## Task data

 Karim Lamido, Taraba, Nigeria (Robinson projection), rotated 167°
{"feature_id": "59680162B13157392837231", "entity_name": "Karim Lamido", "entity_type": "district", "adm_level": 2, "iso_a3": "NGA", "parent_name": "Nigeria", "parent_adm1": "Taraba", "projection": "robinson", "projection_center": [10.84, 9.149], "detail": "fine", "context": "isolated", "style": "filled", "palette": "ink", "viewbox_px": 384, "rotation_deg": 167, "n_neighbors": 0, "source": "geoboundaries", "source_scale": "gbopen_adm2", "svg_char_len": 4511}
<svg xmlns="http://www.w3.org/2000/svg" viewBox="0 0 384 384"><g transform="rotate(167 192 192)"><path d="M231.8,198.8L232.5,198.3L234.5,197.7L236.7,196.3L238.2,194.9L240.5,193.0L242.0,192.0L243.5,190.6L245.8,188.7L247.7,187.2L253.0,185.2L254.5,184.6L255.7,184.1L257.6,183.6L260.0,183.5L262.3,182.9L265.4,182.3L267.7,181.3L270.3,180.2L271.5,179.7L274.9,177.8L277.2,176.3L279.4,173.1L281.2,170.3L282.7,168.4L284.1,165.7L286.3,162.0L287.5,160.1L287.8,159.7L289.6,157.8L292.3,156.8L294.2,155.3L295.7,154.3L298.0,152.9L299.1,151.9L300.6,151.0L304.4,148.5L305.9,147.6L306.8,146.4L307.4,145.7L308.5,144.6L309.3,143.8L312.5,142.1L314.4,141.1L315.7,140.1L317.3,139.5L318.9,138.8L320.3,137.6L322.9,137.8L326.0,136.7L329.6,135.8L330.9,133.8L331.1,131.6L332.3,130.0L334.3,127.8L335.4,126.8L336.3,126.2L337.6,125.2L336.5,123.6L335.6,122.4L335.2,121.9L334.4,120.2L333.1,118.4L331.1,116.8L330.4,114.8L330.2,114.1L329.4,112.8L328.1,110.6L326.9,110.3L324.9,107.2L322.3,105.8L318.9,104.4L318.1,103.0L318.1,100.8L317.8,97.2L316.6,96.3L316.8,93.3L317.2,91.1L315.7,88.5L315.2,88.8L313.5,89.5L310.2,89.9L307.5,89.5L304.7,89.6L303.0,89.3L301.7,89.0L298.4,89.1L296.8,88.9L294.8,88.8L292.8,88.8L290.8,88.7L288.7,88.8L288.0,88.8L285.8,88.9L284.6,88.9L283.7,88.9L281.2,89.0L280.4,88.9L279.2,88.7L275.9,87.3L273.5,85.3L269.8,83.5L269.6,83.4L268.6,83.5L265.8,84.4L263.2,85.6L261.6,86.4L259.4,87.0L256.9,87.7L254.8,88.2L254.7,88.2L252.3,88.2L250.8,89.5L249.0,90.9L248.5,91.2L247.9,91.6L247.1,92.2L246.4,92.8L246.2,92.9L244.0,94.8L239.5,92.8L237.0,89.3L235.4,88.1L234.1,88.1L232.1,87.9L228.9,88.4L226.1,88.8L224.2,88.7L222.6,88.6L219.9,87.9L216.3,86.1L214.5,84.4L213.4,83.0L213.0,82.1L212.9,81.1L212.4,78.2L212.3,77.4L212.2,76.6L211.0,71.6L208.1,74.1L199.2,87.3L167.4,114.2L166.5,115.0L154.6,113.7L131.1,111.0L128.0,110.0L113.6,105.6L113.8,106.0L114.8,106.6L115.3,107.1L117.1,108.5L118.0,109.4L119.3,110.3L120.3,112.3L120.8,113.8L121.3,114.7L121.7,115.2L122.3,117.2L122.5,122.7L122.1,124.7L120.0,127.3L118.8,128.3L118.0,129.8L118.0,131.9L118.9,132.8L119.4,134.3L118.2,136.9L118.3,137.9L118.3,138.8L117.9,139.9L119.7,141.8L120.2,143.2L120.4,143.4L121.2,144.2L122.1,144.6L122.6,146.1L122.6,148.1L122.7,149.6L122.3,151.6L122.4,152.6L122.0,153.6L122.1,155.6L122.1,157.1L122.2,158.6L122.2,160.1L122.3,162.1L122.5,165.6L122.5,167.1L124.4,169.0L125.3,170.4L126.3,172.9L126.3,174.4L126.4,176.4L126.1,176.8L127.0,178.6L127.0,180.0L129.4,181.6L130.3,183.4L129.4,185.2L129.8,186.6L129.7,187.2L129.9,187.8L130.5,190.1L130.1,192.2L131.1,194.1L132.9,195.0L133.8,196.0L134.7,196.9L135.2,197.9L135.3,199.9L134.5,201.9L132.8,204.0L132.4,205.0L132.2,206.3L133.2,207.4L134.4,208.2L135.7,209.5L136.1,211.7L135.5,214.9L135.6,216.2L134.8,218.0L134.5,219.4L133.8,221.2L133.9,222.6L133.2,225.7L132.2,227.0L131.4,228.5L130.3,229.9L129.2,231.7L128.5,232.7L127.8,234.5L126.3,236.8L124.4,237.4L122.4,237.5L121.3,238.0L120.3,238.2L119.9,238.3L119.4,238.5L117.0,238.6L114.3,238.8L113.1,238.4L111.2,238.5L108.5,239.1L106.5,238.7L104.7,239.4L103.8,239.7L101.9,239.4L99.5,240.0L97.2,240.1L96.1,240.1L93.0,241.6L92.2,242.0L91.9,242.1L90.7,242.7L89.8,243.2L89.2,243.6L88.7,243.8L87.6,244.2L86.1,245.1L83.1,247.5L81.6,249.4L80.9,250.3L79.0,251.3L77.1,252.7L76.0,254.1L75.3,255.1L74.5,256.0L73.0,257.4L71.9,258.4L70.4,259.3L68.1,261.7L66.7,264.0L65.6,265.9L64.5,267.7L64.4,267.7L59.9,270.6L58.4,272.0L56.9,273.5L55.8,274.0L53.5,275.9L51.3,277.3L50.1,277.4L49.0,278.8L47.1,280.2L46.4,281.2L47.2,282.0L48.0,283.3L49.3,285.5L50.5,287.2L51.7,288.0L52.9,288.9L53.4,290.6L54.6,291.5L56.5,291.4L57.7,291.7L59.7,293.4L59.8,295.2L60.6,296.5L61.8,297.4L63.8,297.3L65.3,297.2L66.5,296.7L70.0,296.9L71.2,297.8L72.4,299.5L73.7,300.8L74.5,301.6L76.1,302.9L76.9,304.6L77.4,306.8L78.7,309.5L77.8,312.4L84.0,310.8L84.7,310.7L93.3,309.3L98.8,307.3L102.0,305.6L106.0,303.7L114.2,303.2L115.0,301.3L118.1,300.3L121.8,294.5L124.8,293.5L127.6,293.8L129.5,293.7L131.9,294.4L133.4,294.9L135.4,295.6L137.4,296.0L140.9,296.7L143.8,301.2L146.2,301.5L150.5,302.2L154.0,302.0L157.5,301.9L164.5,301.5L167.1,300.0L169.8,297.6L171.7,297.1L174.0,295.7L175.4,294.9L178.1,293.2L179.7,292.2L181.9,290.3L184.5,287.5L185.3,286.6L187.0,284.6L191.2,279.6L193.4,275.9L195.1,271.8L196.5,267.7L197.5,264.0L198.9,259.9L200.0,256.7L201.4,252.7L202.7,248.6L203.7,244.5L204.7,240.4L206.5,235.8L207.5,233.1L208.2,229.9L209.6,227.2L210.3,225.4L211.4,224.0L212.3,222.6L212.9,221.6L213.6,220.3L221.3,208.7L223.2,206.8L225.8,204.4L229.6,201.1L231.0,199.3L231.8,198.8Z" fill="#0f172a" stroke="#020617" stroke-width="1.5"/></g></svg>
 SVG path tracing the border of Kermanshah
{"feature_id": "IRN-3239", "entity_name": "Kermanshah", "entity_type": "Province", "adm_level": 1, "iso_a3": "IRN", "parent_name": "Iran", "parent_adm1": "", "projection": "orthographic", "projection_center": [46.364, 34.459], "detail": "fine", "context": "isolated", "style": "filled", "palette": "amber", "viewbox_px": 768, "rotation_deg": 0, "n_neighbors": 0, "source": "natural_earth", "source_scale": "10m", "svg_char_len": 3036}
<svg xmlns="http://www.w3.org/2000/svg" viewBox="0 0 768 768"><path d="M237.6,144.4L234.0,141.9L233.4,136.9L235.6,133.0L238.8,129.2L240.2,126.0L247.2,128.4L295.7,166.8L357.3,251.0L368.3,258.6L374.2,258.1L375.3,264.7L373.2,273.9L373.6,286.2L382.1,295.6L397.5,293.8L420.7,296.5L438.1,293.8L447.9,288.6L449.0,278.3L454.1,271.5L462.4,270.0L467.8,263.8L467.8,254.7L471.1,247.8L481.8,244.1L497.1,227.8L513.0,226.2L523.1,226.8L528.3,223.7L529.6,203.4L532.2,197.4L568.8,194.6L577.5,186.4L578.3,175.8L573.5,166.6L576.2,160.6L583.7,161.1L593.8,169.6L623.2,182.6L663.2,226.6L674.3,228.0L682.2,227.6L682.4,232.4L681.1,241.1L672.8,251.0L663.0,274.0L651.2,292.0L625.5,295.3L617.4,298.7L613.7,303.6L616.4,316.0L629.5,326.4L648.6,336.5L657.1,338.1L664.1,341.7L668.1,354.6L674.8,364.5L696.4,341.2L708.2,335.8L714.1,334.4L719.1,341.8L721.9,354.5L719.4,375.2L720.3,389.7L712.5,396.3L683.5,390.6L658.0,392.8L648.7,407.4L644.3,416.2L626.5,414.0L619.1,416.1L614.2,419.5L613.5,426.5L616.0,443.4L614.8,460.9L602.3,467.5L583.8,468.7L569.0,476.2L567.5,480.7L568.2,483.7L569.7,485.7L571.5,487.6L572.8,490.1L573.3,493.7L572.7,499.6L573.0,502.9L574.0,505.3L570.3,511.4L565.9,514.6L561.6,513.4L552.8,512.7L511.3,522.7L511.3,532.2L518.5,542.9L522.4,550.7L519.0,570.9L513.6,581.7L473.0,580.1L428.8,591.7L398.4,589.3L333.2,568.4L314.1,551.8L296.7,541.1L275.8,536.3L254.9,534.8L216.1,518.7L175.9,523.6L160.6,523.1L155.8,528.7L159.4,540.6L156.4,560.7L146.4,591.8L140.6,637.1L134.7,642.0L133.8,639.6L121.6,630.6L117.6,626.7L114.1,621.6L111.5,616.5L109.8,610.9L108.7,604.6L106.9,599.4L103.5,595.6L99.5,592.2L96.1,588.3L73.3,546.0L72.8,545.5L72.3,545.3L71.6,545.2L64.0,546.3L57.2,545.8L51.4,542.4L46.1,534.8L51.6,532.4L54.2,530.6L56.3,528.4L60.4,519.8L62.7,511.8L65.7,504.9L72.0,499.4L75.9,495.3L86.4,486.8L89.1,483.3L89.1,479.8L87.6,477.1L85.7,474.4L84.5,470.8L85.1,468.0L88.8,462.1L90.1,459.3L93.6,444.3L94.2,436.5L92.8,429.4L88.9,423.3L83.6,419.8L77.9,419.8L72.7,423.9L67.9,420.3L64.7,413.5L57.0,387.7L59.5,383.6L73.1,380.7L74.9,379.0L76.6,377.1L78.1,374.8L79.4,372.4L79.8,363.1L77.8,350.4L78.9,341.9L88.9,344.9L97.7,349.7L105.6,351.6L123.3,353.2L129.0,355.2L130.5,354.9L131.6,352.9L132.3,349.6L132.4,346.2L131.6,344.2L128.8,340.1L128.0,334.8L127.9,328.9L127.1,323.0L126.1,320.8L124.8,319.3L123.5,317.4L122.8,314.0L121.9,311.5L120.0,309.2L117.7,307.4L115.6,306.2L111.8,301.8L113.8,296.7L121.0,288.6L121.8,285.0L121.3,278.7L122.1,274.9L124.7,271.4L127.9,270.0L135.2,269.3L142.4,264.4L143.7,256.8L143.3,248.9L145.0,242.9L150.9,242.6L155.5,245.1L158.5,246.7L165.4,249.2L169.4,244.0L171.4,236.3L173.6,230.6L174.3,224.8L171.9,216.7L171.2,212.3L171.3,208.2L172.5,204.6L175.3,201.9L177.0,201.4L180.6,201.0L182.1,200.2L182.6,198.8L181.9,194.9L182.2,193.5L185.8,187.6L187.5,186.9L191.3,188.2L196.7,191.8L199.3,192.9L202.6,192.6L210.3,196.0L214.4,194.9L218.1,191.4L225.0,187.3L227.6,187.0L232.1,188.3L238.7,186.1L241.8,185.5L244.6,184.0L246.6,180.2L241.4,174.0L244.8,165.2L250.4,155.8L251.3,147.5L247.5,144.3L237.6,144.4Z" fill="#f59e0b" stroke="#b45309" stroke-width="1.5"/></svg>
--
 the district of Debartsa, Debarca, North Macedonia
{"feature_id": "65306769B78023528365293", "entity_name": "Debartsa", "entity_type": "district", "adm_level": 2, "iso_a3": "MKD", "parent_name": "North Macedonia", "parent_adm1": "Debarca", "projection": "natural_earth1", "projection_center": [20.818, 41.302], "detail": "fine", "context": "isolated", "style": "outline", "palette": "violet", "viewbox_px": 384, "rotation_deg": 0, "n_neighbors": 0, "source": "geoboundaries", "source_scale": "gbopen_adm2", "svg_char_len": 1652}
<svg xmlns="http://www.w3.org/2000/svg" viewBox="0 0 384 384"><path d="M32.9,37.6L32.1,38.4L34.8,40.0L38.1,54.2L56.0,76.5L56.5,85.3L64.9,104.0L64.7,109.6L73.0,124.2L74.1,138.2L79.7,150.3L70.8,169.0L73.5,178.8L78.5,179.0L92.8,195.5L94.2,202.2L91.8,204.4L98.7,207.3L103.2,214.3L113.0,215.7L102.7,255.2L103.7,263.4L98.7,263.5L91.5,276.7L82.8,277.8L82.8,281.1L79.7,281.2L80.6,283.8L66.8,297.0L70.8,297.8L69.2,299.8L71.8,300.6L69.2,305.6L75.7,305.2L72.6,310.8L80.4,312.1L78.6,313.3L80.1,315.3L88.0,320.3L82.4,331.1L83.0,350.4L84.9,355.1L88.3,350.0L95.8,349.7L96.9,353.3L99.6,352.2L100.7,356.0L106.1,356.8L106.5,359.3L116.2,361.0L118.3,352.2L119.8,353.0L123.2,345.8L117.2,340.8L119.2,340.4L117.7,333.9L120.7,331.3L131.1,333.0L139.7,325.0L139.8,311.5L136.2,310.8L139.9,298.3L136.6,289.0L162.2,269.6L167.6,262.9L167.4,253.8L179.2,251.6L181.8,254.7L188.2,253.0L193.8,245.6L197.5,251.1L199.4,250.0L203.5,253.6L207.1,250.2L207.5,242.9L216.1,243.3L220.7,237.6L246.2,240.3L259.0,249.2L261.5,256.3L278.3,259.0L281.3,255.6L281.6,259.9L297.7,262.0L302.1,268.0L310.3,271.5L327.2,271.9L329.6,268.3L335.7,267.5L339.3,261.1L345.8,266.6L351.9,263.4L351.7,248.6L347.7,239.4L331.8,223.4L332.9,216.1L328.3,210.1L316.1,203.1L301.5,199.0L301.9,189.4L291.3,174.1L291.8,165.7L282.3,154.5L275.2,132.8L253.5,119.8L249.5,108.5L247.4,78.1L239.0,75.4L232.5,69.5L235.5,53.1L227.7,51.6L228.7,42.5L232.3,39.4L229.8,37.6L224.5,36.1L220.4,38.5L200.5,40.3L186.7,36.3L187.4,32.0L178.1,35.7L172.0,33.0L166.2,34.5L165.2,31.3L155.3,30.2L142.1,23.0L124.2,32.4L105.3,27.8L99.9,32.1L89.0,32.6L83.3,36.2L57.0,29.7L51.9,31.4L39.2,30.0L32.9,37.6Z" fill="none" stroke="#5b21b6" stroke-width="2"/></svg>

## Challenge
Gather every line of the data above that contains the string "North", treating uppercase and lowercase letters as distinct.

## The completed task
 the district of Debartsa, Debarca, North Macedonia
{"feature_id": "65306769B78023528365293", "entity_name": "Debartsa", "entity_type": "district", "adm_level": 2, "iso_a3": "MKD", "parent_name": "North Macedonia", "parent_adm1": "Debarca", "projection": "natural_earth1", "projection_center": [20.818, 41.302], "detail": "fine", "context": "isolated", "style": "outline", "palette": "violet", "viewbox_px": 384, "rotation_deg": 0, "n_neighbors": 0, "source": "geoboundaries", "source_scale": "gbopen_adm2", "svg_char_len": 1652}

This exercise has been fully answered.